4 Top Apps for Hunting to Increase Your Skills

If If you ask any of my friends, they will tell you, "Aaron Hepler is no techy," and it would be true! In today's tech world, the waters have been muddied. There's a tug-of-war taking place on the woodsman versus tech side of things. But things on the market can make a difference to your skills. Sometimes, technology enhances woodsmanship without overtaking it. 

1. Hunt-Mapping GPS

This one is no secret that hunt mapping apps are the gateway to more efficient hunting. If there is something that can build more skills in a hunter, it is a map. Apps that can turn a phone into a mobile GPS contribute to more buck kills than any piece of gear out there. 

Over the last several years, there's been a noticeable difference in the comfort of getting far from the truck. A Penn State study published in the fall of 2021 noted less hunting pressure 500 or more yards from a point of access. Read it Penn State Deer Study. One can't help but wonder how the study would turn out today with e-scouting apps. Would it find that hunters choose to go further?

There are plenty of available apps, and you will have to do some testing to find the one you like the most. OnX Hunt is a favorite in the market, but other brands like Spartan Forge exist. If you want to hear a review of mobile hunting apps, listen to  episode #46 of the Deer Gear Podcast.

2. Weather

I often get frustrated and say that if I did my job (as a critical care nurse) like a weatherman, there would be a lot of dead people. But sometimes, they get it right or at least close. Weather prediction is one of the foundations of planning a hunt.
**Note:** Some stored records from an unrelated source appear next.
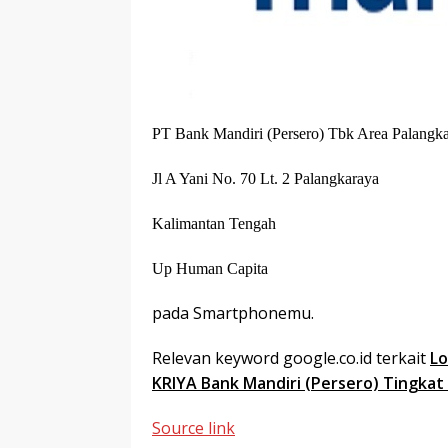
PT Bank Mandiri (Persero) Tbk Area Palangk
Jl A Yani No. 70 Lt. 2 Palangkaraya
Kalimantan Tengah
Up Human Capita
pada Smartphonemu.
Relevan keyword google.co.id terkait
Lo
KRIYA Bank Mandiri (Persero) Tingkat 
Source link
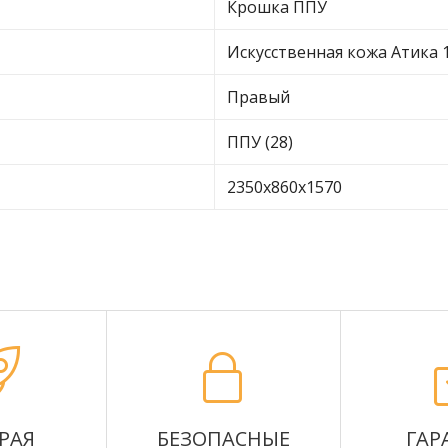
Крошка ППУ
Искусственная кожа Атика 
Правый
ППУ (28)
2350х860х1570
РАЯ
БЕЗОПАСНЫЕ
ГАР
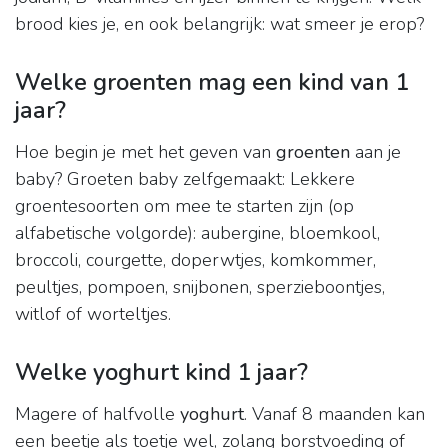
brood kies je, en ook belangrijk: wat smeer je erop?
Welke groenten mag een kind van 1
jaar?
Hoe begin je met het geven van
groenten
aan je
baby? Groeten baby zelfgemaakt: Lekkere
groentesoorten om mee te starten zijn (op
alfabetische volgorde): aubergine, bloemkool,
broccoli, courgette, doperwtjes, komkommer,
peultjes, pompoen, snijbonen, sperzieboontjes,
witlof of worteltjes.
Welke yoghurt kind 1 jaar?
Magere of halfvolle
yoghurt
. Vanaf 8 maanden kan
een beetje als toetje wel, zolang borstvoeding of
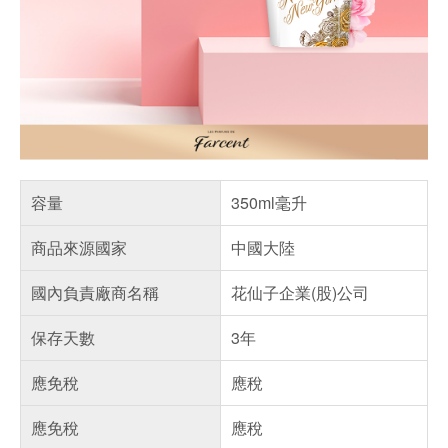
容量
350ml毫升
商品來源國家
中國大陸
國內負責廠商名稱
花仙子企業(股)公司
保存天數
3年
應免稅
應稅
應免稅
應稅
You need to know what the weather is doing to predict where your best opportunity will occur. 

The wind is crucial and will dictate where you should sit. Which only sometimes means keeping it completely in your favor. Sometimes you have to give a little leeway to a smart buck. 

Apps like Accuweather, CARROT, or Weather Underground are some of the best. Some of the mobile hunting apps also have the local weather forecast.

3. Plant ID

Most of us would benefit from a woodsman's ability to ID plants. Why do plants matter so much? Well, for starters, deer eat almost all of them. But knowing which they prefer first versus last is helpful. 

Many hunters can tell the difference between white and red oak trees, but that's often all they know. I'm no expert, and in the past, I've just googled different tree or plant names until I found a match. There is now a better way to learn in the field. Of course, you could pack a book. Owning one and reading it in your spare time is a good idea. But on trips afield, it's hard to beat an app like PictureThis or Seek by iNaturalist.

Knowing your plants can lead you to a better understanding of deer food, bedding, and cover. All of which are things that a deer needs.

4. SOS with External Device

This one comes with an added expense and it can get pricey. It's worth the talk because we all have hunting zones that don't have cell service. More importantly we all want a safety net if we get into trouble.

There are now budget friendly SOS devices that use Bluetooth to pair with your phone. Most of them will rival any big name competitors. Some of them are basic and can send pre-set check-in texts. Others function as a solo SOS device if you break your phone and can send unlimited texts and location pings. 

I personally used a Zoleo device this season on a wilderness elk hunt in Northern Colorado. Compared to the competition, it stood up to the test. All texts and pings made it home without fail. Other devices like this work well, such as a Bivy Stick.

The cost of the device and plans make these devices worth their weight, and being able to pair them with your phone makes outside contact easy.

In Summary

It may seem odd to pair techy things with the raw skill it takes to be a woodsman. But today, we have some easy ways to learn a few things that just plain work.

In hunting, there are no magic tricks. No secret hacks that will create a better hunter than the next. There are just tools to complement the skills you already possess and are learning to master.